Rui Pinto (Sporting) arrecadou, na Figueira da Foz, o título nacional de atletismo de estrada nos 10 quilómetros pela terceira vez, enquanto Mariana Machado (Sporting de Braga) sagrou-se campeã nacional pela quinta vez, a quarta consecutiva.
O atleta do Sporting, de 33 anos, cumpriu em 28.21 minutos o percurso de 10 km desenhado nas avenidas marginal e ribeirinha da cidade, embora a corrida tenha sido ganha pelo queniano e seu companheiro de equipa Charles Rotich, que fez menos seis segundos (28.15). Rui Pinto voltou assim a sagrar-se campeão, depois dos títulos conquistados em 2019 e 2022. Etson Barros (Benfica) ficou na terceira posição da corrida, a dois segundos de Rui Pinto (28.23), assegurando o vice-campeonato, um segundo à frente do seu companheiro de equipa Samuel Barata.
Na competição feminina, a recordista nacional Mariana Machado, de 25 anos, conquistou o pentacampeonato, em 32.08 minutos, oito segundos à frente da triatleta Mariana Vargem (Ludens Clube Machico – Madeira), que gastou 32.16 minutos, numa corrida que ficou decidida no último quilómetro. O lugar mais baixo do pódio foi para Liv Dinis (Sporting), com 32.46 minutos.
A 33.ª edição dos Campeonatos Nacionais de Estrada contou com 1.703 inscritos, (1.259 masculinos e 444 femininos), menos 60 atletas do que em 2025.
Foi “o mais saboroso” da carreira
Rui Pinto considerou o título alcançado como “o mais saboroso” da sua carreira, destacando ainda a vitória coletiva da sua equipa. “Este é, sem dúvida, o título mais saboroso da minha carreira. Porque estamos a viver uma era de atletas com muito nível, a correr muito rápido, e o ‘velhinho’, de vez em quando, também corre rápido”, disse Rui Pinto à agência Lusa no final da prova.
Manifestando-se muito feliz pelo terceiro campeonato nacional dos 10 km de estrada, alcançado aos 33 anos, Rui Pinto notou que o Sporting tem andado afastado dos títulos absolutos na distância e que eta vitória é reflexo do trabalho coletivo realizado. “É algo que trabalhamos há muitos anos, não tem acontecido, mas, quando damos o nosso melhor, somos tão bons ou melhor do que os outros. É nisso que temos de acreditar, trabalhar com esse espírito. Quando estamos bem, tudo é possível”, defendeu.
Numa corrida disputada num frio final de tarde, além de Rui Pinto, contribuíram para o título nacional do Sporting o vencedor da corrida, o queniano Charles Rotich, e ainda Hélio Gomes e Duarte Gomes, quinto e sexto classificados, respetivamente. O Benfica não conseguiu chegar ao 10.º título nos 10 quilómetros de estrada, quedando-se pelo segundo lugar, com o terceiro posto absoluto a ser ocupado pelo Sporting de Braga.

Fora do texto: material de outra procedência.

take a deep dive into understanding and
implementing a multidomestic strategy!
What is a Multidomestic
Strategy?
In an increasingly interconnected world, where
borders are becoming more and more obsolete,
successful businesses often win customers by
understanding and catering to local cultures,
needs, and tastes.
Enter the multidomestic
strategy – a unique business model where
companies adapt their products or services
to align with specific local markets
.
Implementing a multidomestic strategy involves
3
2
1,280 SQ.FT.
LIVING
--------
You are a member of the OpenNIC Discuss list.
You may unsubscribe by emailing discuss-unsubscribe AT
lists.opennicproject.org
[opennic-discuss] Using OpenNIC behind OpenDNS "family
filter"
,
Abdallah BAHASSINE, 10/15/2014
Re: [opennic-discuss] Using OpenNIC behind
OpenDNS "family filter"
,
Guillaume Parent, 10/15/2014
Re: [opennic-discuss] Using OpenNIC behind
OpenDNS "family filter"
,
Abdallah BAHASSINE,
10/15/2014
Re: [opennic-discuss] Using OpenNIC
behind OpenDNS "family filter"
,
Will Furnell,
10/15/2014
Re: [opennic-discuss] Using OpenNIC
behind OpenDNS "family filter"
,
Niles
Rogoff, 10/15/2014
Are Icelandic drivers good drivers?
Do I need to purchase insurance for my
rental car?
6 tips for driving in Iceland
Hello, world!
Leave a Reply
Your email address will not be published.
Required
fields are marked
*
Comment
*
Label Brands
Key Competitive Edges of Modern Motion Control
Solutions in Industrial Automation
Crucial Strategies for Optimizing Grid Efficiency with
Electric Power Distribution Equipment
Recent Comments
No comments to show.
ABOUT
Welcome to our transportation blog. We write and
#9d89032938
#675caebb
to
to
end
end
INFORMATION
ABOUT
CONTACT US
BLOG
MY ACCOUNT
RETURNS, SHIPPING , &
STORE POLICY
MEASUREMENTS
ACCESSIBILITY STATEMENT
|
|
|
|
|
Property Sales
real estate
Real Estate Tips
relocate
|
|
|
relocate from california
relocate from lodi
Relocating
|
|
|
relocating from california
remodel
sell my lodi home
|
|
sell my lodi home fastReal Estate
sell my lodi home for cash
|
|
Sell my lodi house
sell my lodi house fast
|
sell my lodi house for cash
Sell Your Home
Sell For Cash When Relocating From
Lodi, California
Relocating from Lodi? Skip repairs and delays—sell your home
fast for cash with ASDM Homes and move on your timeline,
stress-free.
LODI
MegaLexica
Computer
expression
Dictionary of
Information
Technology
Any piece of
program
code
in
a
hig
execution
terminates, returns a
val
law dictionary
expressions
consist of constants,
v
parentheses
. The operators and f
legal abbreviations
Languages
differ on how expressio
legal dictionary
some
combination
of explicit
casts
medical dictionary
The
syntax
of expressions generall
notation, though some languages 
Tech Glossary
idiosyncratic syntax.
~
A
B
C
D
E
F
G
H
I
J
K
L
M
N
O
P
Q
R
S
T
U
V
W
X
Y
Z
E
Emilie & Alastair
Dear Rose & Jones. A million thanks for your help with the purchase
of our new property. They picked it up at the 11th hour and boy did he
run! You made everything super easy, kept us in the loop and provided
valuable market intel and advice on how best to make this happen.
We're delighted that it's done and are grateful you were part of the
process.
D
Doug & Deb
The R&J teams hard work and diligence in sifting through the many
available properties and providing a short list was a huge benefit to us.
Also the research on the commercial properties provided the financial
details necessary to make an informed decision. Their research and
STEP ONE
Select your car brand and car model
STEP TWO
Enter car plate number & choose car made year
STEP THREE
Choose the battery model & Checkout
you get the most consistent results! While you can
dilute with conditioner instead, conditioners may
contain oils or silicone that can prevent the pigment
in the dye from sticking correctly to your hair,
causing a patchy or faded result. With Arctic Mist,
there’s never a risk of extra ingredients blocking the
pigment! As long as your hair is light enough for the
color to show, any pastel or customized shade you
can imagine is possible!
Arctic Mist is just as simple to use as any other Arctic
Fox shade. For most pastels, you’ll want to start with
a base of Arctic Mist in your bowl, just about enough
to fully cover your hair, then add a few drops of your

No setor feminino, Mariana Machado (Sporting de Braga) sofreu, especialmente no último quilómetro, para levar de vencida Mariana Vargem (Ludens Clube Machico), mas acabaria por se impor à triatleta madeirense e garantir um quinto campeonato nacional, o quarto consecutivo, numa prova que classificou como exigente. “Foi uma prova exigente, principalmente depois de no fim de semana passado ter feito uma prova extremamente rápida, [quando bateu o recorde nacional, que já lhe pertencia, em Valência, Espanha], custou um bocadinho recuperar. Confesso que aquele último quilómetro foi um bocadinho doloroso, mas estou feliz por vencer e por ter contribuído para o título da equipa”, enfatizou Mariana Machado.
A atleta bracarense admitiu que Mariana Vargem foi uma adversária complicada de derrotar, assinalando que os atletas de triatlo têm uma excelente capacidade de ‘endurance’. “Ser campeã nacional nunca pode ser algo fácil, é sempre algo que exige muito de nós. E, lá está, no último quilómetro, exigiu que eu fizesse ali uma mudança, para conseguir deixar a Mariana um pouco para trás”, explicou Mariana Machado.
Coletivamente, no setor feminino, o Sporting de Braga venceu, na Figueira da Foz, os nacionais de estrada pelo terceiro ano consecutivo, superiorizando-se a Sporting e Beira-Mar (Aveiro), clubes que terminaram empatados em pontos no segundo lugar.